Immer großherzig

Die Neue von Alabaster DePlume

Spektakel und Sonderangebote ziehen noch am ehesten die Massen an. Absturz-, oder sonstige Unglücksstellen wie Hinrichtungen, wo sie noch geboten werden, wimmeln rasch vor Publikum. Da fragt man sich bei einem so warmen, zugleich zärtlichen wie kraftvollen Album wie Come With Fierce Grace dann schon, was einen hier unvermittelt stehen bleiben, sich hinsetzen und wohlfühlen lässt. Das Geheimnis steckt auch in der Entstehung. Auf den Titel kam Alabaster DePlume durch einen Fan, der ihn bat, Menschen zu ermutigen to come with fierce grace (deutsch: mit grimmiger Anmut zu kommen).

Was das heißen mag, spiegelt die Musik. Sie verdankt der Saxophonist, „Spoken-Word-Artist“ oder „Spoken Word Artist“ und Gesamtkunstwerker den Aufnahmen zum gelobten Vorgänger Gold (2022). Über Wochen hatte er Musiker aus Londons vitaler Jazzszene zu Sessions in das Kulturzentrum Total Refreshment Centre geladen, mit denen er die Stücke entwickelte. Spontane Komposition, die auf dem Aufeinander-Achten im Moment beruht. Das ist diesem Begegnungskünstler wichtig, der bürgerlich Gus Fairbairn heißt und so an seinen Kunstkampfnamen kam: Jemand rief ihm aus einem fahrenden Auto etwas zu. Lautlich dürfte da Bastard dabei gewesen sein, was er aber zu Alabaster formte. Negatives umkehren, von dem die Welt genug bietet, gehört eben zu seinem Ansatz. Jedenfalls blieb bei den Gold-Sessions starkes Material über, das er nun trefflich ergänzte.

Eine Reste-Platte ist Come With Fierce Grace jedoch nicht. Die zwölf Tracks, meist Instrumentals, bilden eine runde Suite, die sich nach dem ersten Eindruck von Reduktion, Spiritual Core und Leichtigkeit nach und nach in ihrer ganzen Tiefe und zudem mit ordentlichem Groove offenbart. Seine kreisenden und getupften, durchweg warmen Sax-Melodien changieren zwischen offener Landschaft und Tempelhain. Sie führen stets ins Erstaunliche. Man mag funkelnde afrikanische Rhythmen, Oriental-Soundfarben und Jazz-Tradition darin wiedererkennen. Die Spanne umfasst souliges Understatement, repetitive Meditation oder trickreiche Rhythmuswechsel ebenso wie Kammerquartett und Easy-Listening-Flair, jedoch mit cinemascopischer Filmscore-Eleganz.

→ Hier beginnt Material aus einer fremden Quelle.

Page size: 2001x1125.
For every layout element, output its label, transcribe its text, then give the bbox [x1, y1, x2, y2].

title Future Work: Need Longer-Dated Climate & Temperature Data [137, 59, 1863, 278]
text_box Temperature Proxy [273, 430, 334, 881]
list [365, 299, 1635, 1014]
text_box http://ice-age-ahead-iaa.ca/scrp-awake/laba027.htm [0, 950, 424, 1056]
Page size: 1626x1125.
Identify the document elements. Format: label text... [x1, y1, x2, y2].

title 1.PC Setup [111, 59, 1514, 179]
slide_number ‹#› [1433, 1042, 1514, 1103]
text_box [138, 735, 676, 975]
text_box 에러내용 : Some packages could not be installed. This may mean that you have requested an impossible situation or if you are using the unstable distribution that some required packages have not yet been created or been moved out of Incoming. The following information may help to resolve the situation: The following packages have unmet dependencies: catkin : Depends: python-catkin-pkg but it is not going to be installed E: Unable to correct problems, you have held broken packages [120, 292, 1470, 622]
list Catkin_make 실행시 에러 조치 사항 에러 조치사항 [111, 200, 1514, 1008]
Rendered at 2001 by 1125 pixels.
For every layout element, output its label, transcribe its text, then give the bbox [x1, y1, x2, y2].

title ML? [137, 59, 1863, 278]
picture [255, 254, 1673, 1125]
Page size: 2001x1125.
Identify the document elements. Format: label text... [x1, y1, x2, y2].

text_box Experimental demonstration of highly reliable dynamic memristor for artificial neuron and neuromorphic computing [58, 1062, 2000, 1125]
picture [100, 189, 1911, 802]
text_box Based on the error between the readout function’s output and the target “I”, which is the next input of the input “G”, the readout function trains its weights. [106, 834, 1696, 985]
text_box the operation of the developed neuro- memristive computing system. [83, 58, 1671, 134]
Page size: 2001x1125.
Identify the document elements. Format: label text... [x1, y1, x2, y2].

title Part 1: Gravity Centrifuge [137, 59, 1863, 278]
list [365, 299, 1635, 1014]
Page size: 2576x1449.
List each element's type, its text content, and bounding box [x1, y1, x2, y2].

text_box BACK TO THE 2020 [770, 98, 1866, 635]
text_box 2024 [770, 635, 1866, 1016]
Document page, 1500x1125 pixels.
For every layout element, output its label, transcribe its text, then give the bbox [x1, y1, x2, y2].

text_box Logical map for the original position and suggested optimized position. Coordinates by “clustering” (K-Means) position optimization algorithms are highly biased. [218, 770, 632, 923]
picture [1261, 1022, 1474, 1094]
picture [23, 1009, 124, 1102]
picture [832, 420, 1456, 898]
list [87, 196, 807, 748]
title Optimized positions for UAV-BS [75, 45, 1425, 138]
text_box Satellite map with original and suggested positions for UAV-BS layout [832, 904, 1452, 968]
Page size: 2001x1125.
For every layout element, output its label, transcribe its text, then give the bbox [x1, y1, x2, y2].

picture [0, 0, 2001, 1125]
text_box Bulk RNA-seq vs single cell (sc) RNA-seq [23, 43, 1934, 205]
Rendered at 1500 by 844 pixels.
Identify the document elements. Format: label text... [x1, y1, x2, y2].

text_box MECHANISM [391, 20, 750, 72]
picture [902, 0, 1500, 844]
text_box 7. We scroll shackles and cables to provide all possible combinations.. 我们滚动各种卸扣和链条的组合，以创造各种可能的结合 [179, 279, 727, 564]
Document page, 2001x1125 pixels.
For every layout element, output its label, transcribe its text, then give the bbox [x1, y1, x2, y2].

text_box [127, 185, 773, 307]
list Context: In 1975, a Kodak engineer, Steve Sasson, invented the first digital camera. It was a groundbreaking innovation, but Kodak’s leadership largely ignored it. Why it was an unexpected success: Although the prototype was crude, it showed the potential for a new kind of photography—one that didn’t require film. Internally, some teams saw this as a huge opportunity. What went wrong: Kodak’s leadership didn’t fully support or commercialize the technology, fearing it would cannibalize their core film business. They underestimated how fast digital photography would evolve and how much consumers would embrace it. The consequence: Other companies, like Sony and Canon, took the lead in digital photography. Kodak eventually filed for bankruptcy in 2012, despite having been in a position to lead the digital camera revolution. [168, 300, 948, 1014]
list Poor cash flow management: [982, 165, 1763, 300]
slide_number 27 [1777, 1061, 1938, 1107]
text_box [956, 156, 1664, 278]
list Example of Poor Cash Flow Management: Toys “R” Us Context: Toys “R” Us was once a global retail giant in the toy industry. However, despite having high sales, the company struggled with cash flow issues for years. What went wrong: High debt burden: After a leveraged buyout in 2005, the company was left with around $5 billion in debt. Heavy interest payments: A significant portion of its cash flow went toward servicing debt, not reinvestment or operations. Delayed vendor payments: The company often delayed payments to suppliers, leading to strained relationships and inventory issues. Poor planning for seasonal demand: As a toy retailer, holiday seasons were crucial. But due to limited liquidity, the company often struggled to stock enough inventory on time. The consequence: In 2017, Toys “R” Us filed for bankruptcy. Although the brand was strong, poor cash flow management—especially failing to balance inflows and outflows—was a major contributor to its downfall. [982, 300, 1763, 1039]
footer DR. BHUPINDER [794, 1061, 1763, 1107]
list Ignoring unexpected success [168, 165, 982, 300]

Am Ende steht das Gedicht Broken Again. Dringlich, introvertiert. Der schreitende Sound ist feierlich, aber groovy und zugewandt, engagé. DePlume schafft so Miniaturen, die immens wirksam sind. Shout and response als synchrone Virtuosität der Aufmerksamkeit, des sich Einlassens ist dabei stilistisches Prinzip. Aufeinander achten eben, oder: Rede, damit ich dich sehe, wie es in der antiken Rhetorik heißt, was hier indes auch gleichzeitig geht und mitreißend intensiv gelingt. Come With Fierce Grace ist insofern Spektakel des erfüllten Augenblicks. Ein großartiges Album, von dem sich zehren lässt.